Une fois de plus, nous avons signalé que l’après
parents est la hantise des familles : même si les familles ne sont plus
partantes pour une solution d’hébergement dans de très grandes institutions, il
n’en reste pas moins que les personnes handicapées sont destinées à survivre à
leurs parents. A plus long terme,
l’hébergement doit pouvoir être envisagé avec sérénité et le poids qui pèse sur
la fratrie doit être levé.
D’autre part, on signale une fois de plus que le
saucissonnage institutionnel et les incohérences qui en découlent coûtent parfois
bien plus cher à la société qu’une solution d’hébergement dans une institution
prévue pour personnes handicapées (ex. : le placement en institution
psychiatrique qui coûte 4000 euros par mois à l’INAMI et qui engendre des troubles
du comportement et une surmédicalisation conséquente, ainsi qu’une régression
de la personne handicapée laissée toute la journée dans un état inacceptable
d’oisiveté).
Ces questions seront aussi abordées lors des contacts
que le GAMP aura avec les Commissions consultatives des différentes Communes,
leurs Bourgmestres ayant été sensibilisés à la problématique du handicap de grande
dépendance lors d’une des dernières Conférences des Bourgmestres : une
délégation du GAMP y a été reçue le 24 janvier 2007. Dans ce cas aussi, Mr.
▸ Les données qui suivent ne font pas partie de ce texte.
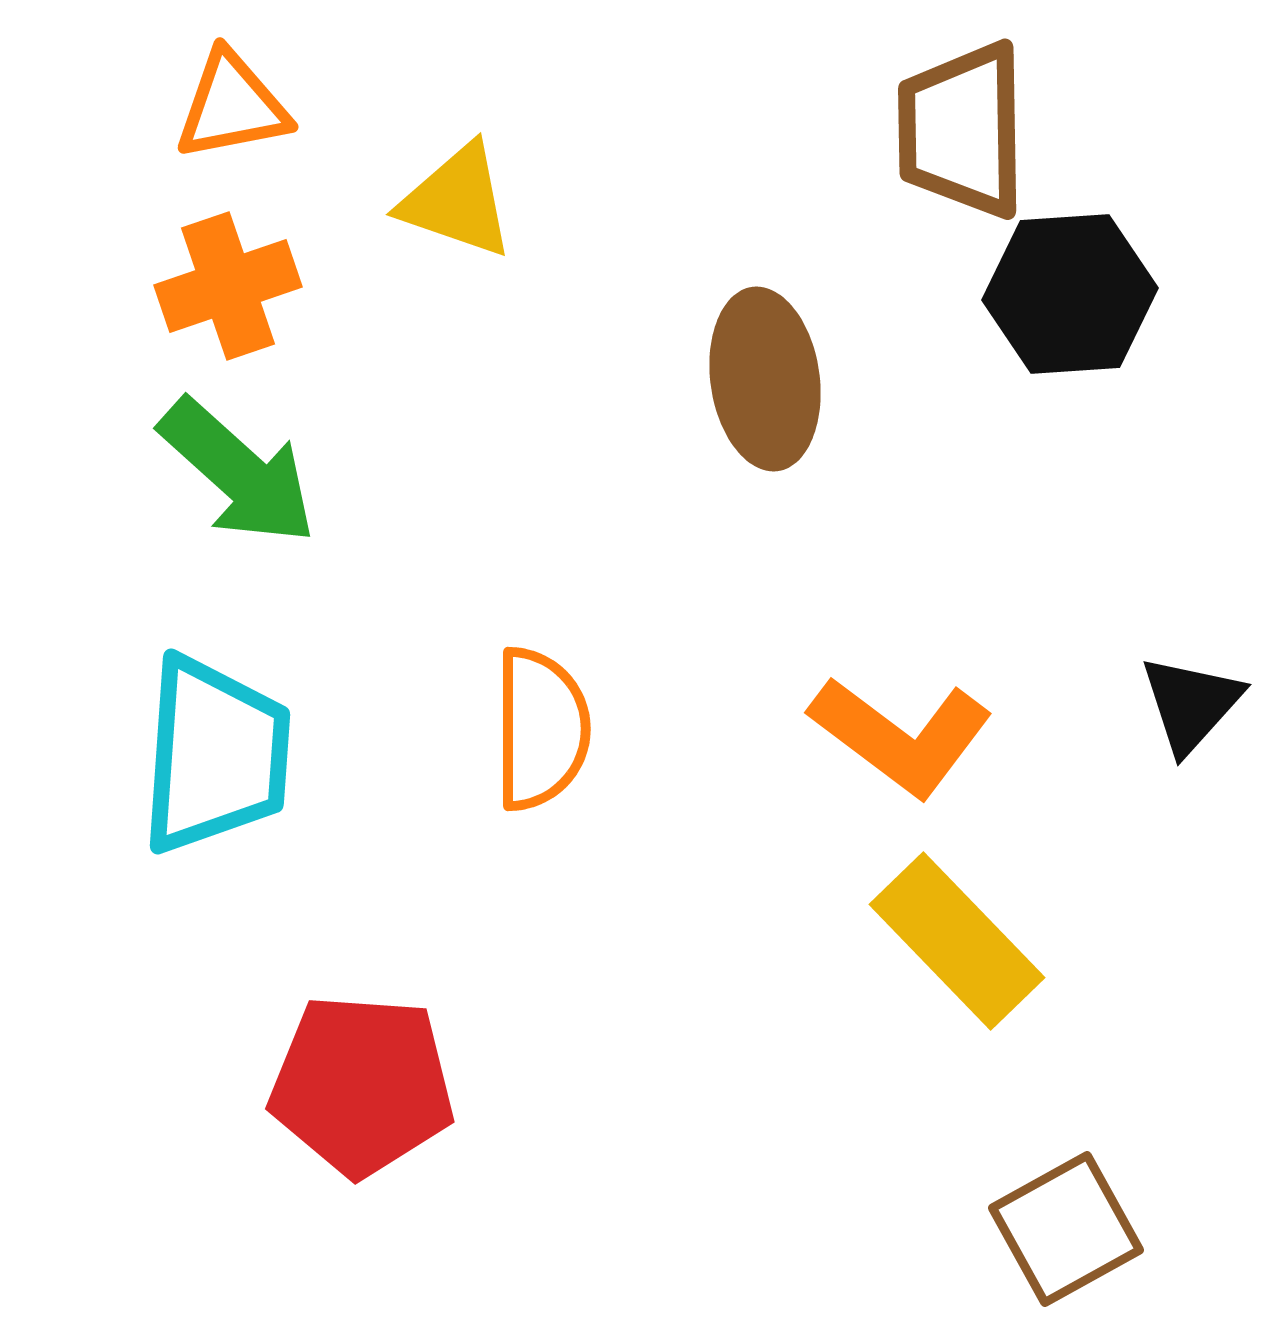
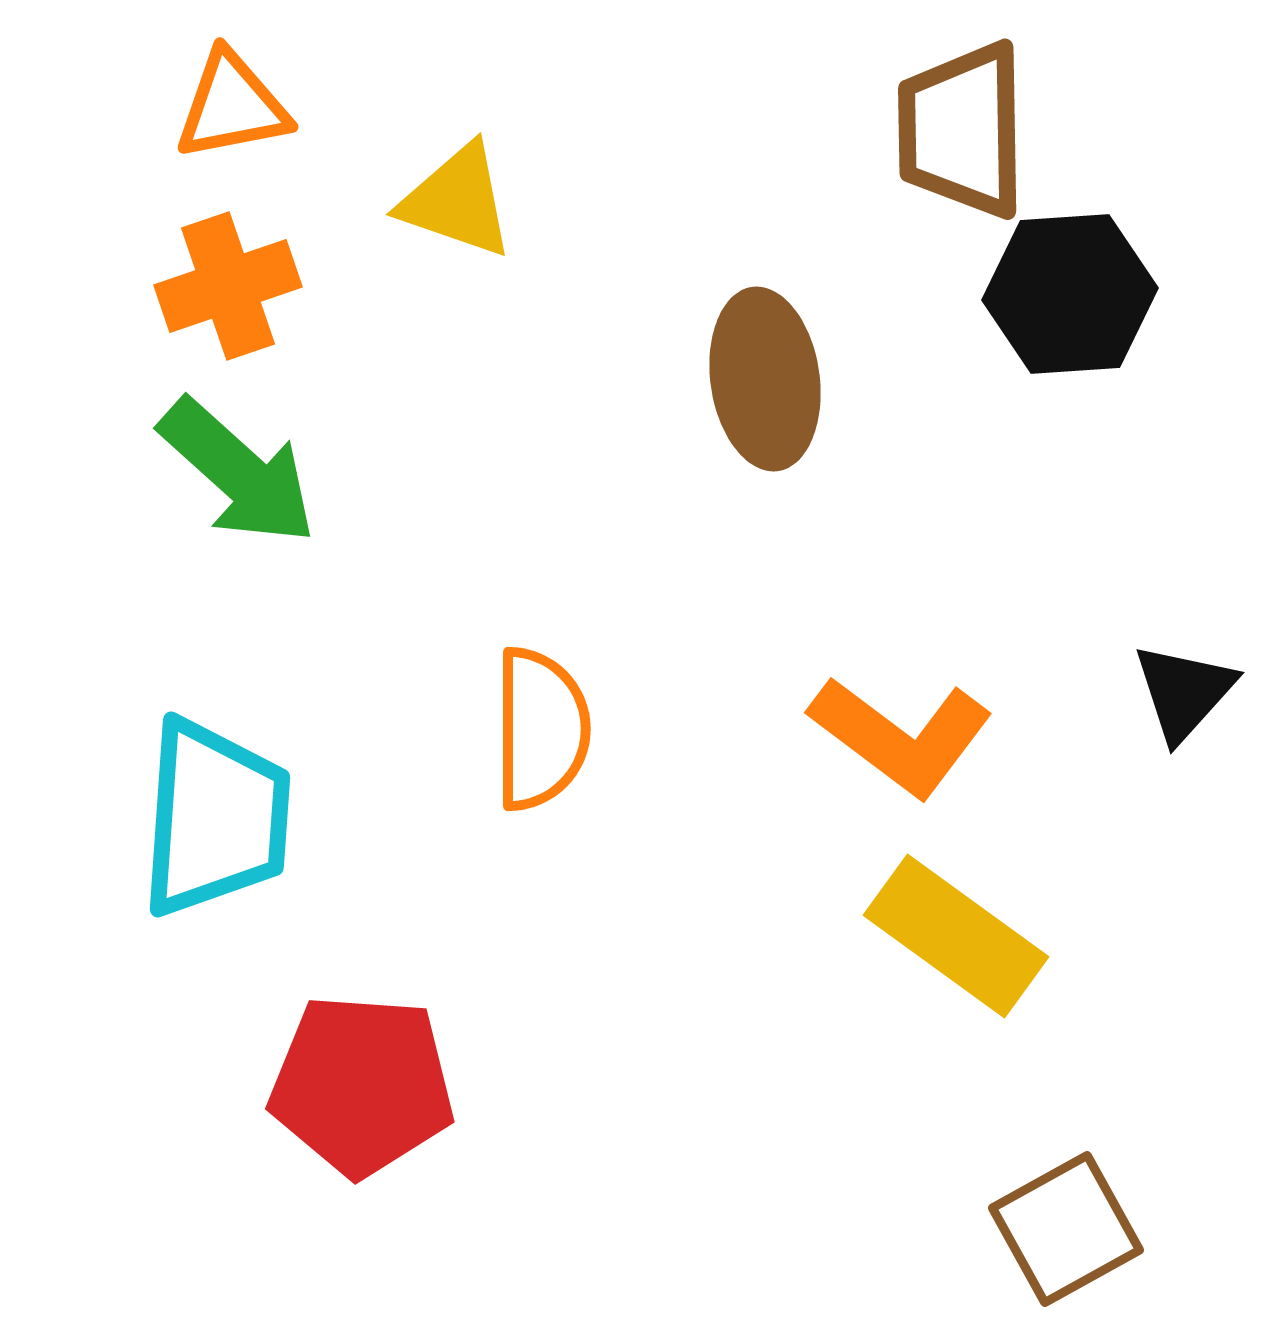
black triangle: moved 7 px left, 12 px up
cyan trapezoid: moved 63 px down
yellow rectangle: moved 1 px left, 5 px up; rotated 10 degrees counterclockwise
Picqué a fait remarquer que si et
quand les Bourgmestres pourraient mettre à la disposition des bâtiments ou
logements à construire, la question du financement de l’encadrement des
personnes handicapées restera ouverte. D’où
la nécessité de négocier le refinancement de la COCOF.
Nous avons aussi abordé les travaux du Parlement
Bruxellois. Mr. Picqué nous a recommandé d’y déposer également notre mémorandum
et nous a signalé que, faute de financement, des nombreuses propositions
d’ordonnance et résolutions restent sans lendemain.
Quant à la rétrocession de certaines sommes de la COCOF
vers la Communauté Française au nom de la solidarité intra-francophone (sujet
abordé lors du 1er sit-in), notre interlocuteur nous a dit qu’il y a parfois
des compétences qui reviennent à la COCOF et qui sont assumées par la CF. Ne faudrait-il donc pas fusionner les exécutifs pour
plus d’efficacité ? La question est
posée.
En conclusion Mr. Picqué s’est engagé :
·
A appuyer le mémorandum du GAMP qui devra être rédigé
pour les élections fédérales (rv sera pris fin
février avec Mme Fontaine).
·
A nous indiquer, au moment où les accords seront pris,
le nom des personnalités qui, outre les présidents de partis, feront partie des
négociateurs institutionnels ; ce, afin que nous puissions leur envoyer le
mémorandum.
·
A nous ménager une entrevue avec Mr. Di Rupo, seul
président des partis francophones démocratiques à ne pas nous avoir reçu
personnellement.
·
A vérifier auprès de l’administration de la COCOF si
les normes imposées aux promoteurs sont correctes ; à cet effet il
souhaite être en possession d’un ou plusieurs cas concrets.
·
A défendre l’idée de petites entités pour personnes
handicapées de grande dépendance à concevoir dans le cadre de la construction
de logements sociaux.
·
A porter notre demande et être notre relais auprès de
ses collègues Ministres et de son parti.
C‘est en remerciant Mr. Picqué pour son accueil et
ses conseils que nous avons quitté son cabinet avec quelques lueurs d’espoir.